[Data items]
↓↓↓
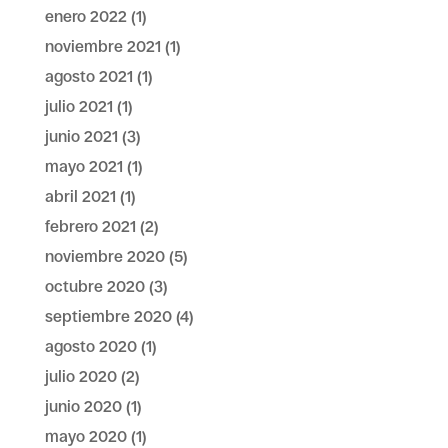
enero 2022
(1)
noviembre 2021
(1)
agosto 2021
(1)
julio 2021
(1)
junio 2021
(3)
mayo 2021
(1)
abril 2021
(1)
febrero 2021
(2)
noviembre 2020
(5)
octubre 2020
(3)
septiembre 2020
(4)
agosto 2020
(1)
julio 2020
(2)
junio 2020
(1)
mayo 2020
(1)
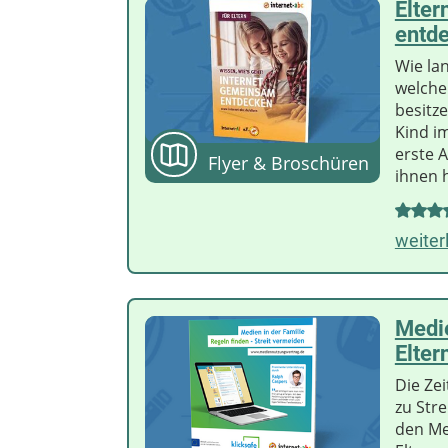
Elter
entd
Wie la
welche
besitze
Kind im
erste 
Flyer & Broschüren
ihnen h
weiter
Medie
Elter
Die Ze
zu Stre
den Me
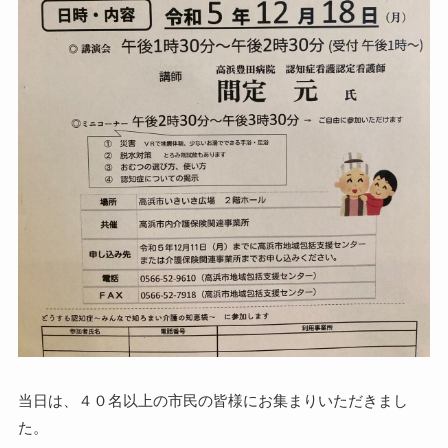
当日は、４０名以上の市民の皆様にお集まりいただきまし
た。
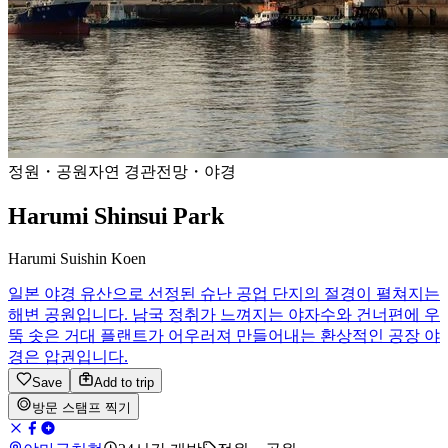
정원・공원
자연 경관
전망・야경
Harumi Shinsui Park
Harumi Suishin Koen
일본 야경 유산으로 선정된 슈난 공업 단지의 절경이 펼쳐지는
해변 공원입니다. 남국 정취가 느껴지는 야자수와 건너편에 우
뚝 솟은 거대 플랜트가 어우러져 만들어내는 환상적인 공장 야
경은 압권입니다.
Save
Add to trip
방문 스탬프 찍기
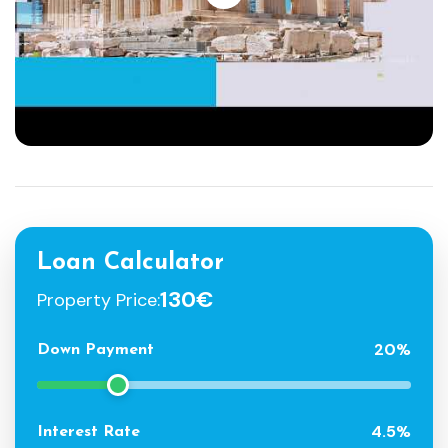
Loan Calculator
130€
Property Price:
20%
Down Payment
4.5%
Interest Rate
↑↑↑
DIRECTIVE. Rewrite the text of every data item above, substituting "Mortgage Calculator" for "Loan Calculator" and keeping everything else as is. Leave the pictures out.

SOLUTION.
enero 2022
(1)
noviembre 2021
(1)
agosto 2021
(1)
julio 2021
(1)
junio 2021
(3)
mayo 2021
(1)
abril 2021
(1)
febrero 2021
(2)
noviembre 2020
(5)
octubre 2020
(3)
septiembre 2020
(4)
agosto 2020
(1)
julio 2020
(2)
junio 2020
(1)
mayo 2020
(1)
Elter
entd
Wie la
welche
besitze
Kind im
erste 
Flyer & Broschüren
ihnen h
weiter
Medie
Elter
Die Ze
zu Stre
den Me
当日は、４０名以上の市民の皆様にお集まりいただきまし
た。
정원・공원
자연 경관
전망・야경
Harumi Shinsui Park
Harumi Suishin Koen
일본 야경 유산으로 선정된 슈난 공업 단지의 절경이 펼쳐지는
해변 공원입니다. 남국 정취가 느껴지는 야자수와 건너편에 우
뚝 솟은 거대 플랜트가 어우러져 만들어내는 환상적인 공장 야
경은 압권입니다.
Save
Add to trip
방문 스탬프 찍기
Mortgage Calculator
130€
Property Price:
20%
Down Payment
4.5%
Interest Rate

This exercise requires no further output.